🤖 AI Summary
To address degraded stereo matching accuracy under sparse LiDAR point clouds (hundreds of points per frame), this paper proposes Guided RAFT-Stereo (GRAFT-Stereo). Analyzing the failure mechanism of LiDAR guidance from a signal processing perspective, we design two depth pre-filling strategies: interpolation-based early-feature fusion and depth map initialization—enabling efficient integration of sparse LiDAR depth priors into the RAFT-Stereo architecture. Evaluated on KITTI and ETH3D benchmarks, GRAFT-Stereo significantly outperforms existing LiDAR-guided methods, maintaining robust high accuracy even under extremely sparse conditions (e.g., <100 points/frame). Moreover, it introduces a scalable, lightweight fusion paradigm tailored for low-power, cost-effective stereo perception systems—achieving substantial accuracy gains without increasing model complexity or inference latency.
📝 Abstract
We investigate LiDAR guidance within the RAFT-Stereo framework, aiming to improve stereo matching accuracy by injecting precise LiDAR depth into the initial disparity map.
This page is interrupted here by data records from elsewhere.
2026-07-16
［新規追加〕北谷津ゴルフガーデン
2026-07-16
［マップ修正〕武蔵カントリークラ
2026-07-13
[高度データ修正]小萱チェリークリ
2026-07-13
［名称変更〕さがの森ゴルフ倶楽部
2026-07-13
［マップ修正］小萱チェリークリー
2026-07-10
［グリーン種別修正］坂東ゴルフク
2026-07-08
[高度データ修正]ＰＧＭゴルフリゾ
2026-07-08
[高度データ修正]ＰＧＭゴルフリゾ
We find that the effectiveness of LiDAR guidance drastically degrades when the LiDAR points become sparse (e.g., a few hundred points per frame), and we offer a novel explanation from a signal processing perspective. This insight leads to a surprisingly simple solution that enables LiDAR-guided RAFT-Stereo to thrive: pre-filling the sparse initial disparity map with interpolation. Interestingly, we find that pre-filling is also effective when injecting LiDAR depth into image features via early fusion, but for a fundamentally different reason, necessitating a distinct pre-filling approach. By combining both solutions, the proposed Guided RAFT-Stereo (GRAFT-Stereo) significantly outperforms existing LiDAR-guided methods under sparse LiDAR conditions across various datasets. We hope this study inspires more effective LiDAR-guided stereo methods.